O Regresso dos Heróis*
Por
Domingos Gonçalves
(Ex-Alf Mil da CCAÇ 1546/BCAÇ 1887)
DEDICATÓRIA
A todos os colegas da CCAÇ 1546 do BCaç 1887
IV - O ÚLTIMO AZAR
Dia 14
Ao alvorecer o Alfange encostou ao cais de Binta e todo o pessoal foi autorizado a desembarcar. Depois de uma noite sem dormir, passada no rio, sair do barco foi um grande alívio. Ao sentirmos sob os nossos pés terra firme todos sentimos um grande alívio, um alívio enorme, que só as pessoas que algum dia tiveram a sensação de insegurança que nós tivemos durante a noite, poderão calcular.
Pelas doze horas, um Cabo da Companhia de Caçadores N.º 1546, o Cabiço, pegou numa granada de “rocket”, que estava abandonada, sem quaisquer condições de segurança, para a mostrar a um colega da Companhia de Comando e Serviços. Depois, atirou-a ao chão, ou ela caiu-lhe, e a granada explodiu com toda a violência. O Primeiro Cabo sofreu ferimentos mortais, tendo sucumbido ao fim de poucos minutos, enquanto que os dois outros colegas sofreram ferimentos menos graves e foram evacuados para Bissau de helicóptero. Chama-se a isto o azar do último dia... A morte a chegar quando já ninguém espera por ela...

◆ **O que fazer**
Prossiga o relato do regresso da Companhia de Caçadores N.º 1546 a partir da última frase do texto de origem. Os dados são material à parte, sem ligação ao texto de origem.

◆ **Excerto de dados**
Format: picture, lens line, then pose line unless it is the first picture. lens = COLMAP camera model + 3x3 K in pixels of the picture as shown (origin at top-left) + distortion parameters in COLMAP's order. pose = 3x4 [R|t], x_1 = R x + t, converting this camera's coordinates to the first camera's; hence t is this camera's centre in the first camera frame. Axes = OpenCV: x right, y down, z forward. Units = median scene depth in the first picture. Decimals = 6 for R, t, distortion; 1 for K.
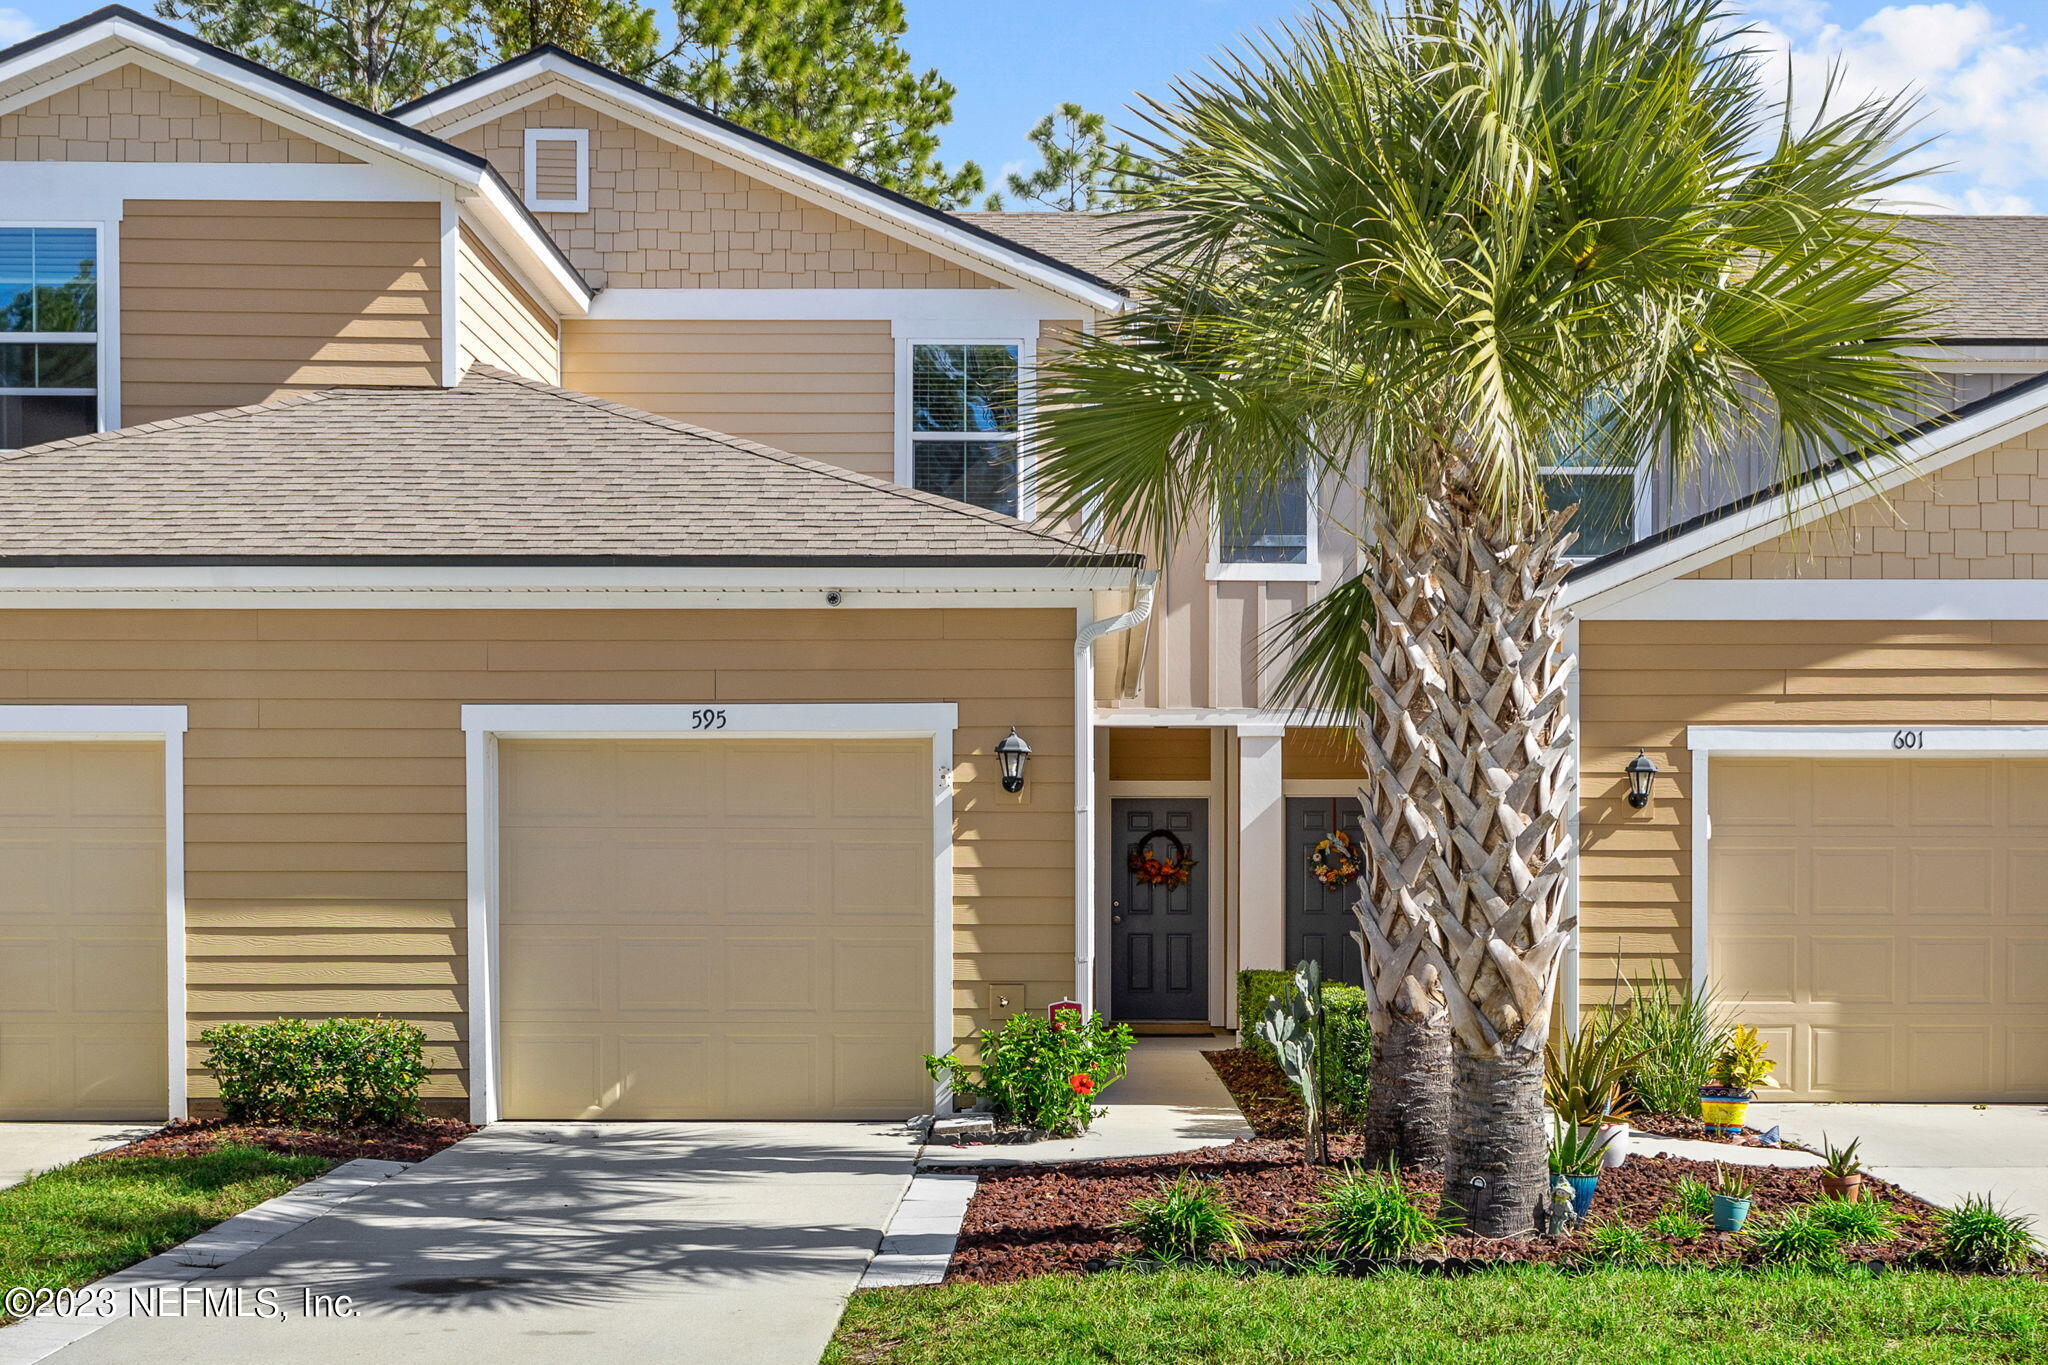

◆ **Resultado abaixo**
Impressionante fatalidade... Iniciámos a viagem cheios de esperança, e o destino obrigou-nos, inesperadamente, a regressar ao ponto de partida... Era a morte que ficava faminta, desdentada e emagrecida, se não tivéssemos vindo outra vez ao seu encontro, para desta forma lhe saciarmos o apetite. E quantas vidas ela ceifará ainda, assim rudemente, de entre aqueles que vieram agora ocupar o espaço que deixámos livre!
Esta morte é apenas o resultado da imprudência e do desleixo do nosso chefe. Quantas vezes lhe foi dito:
- Capitão... Mande retirar dali aqueles explosivos... Qualquer dia assiste-se aqui a um acidente... Até o seu cachorro pode causar ali uma explosão...
Mas foram inúteis todas as palavras... Todos os avisos.
E agora que o pior aconteceu, não se pede responsabilidade a ninguém... Perdeu-se mais uma vida assim tão estupidamente, e ninguém vai incomodar-se com isso! Como tem pouco valor para estes comandos a vida de um soldado!
Pelas três horas da tarde todo o pessoal regressou para bordo do Alfange, e escoltados por outro barco de Guerra, que entretanto chegara a Binta, e por uma esquadrilha de aviões T6, que foram sobrevoando e observando as margens do rio, iniciámos de novo a viagem para Bissau, desta vez sem qualquer incidente.
A viagem foi longa e penosa. Este tipo de passeios pelo rio não deixam de ser martirizantes, mesmo quando se leva na alma a alegria que sentem os fugitivos do inferno.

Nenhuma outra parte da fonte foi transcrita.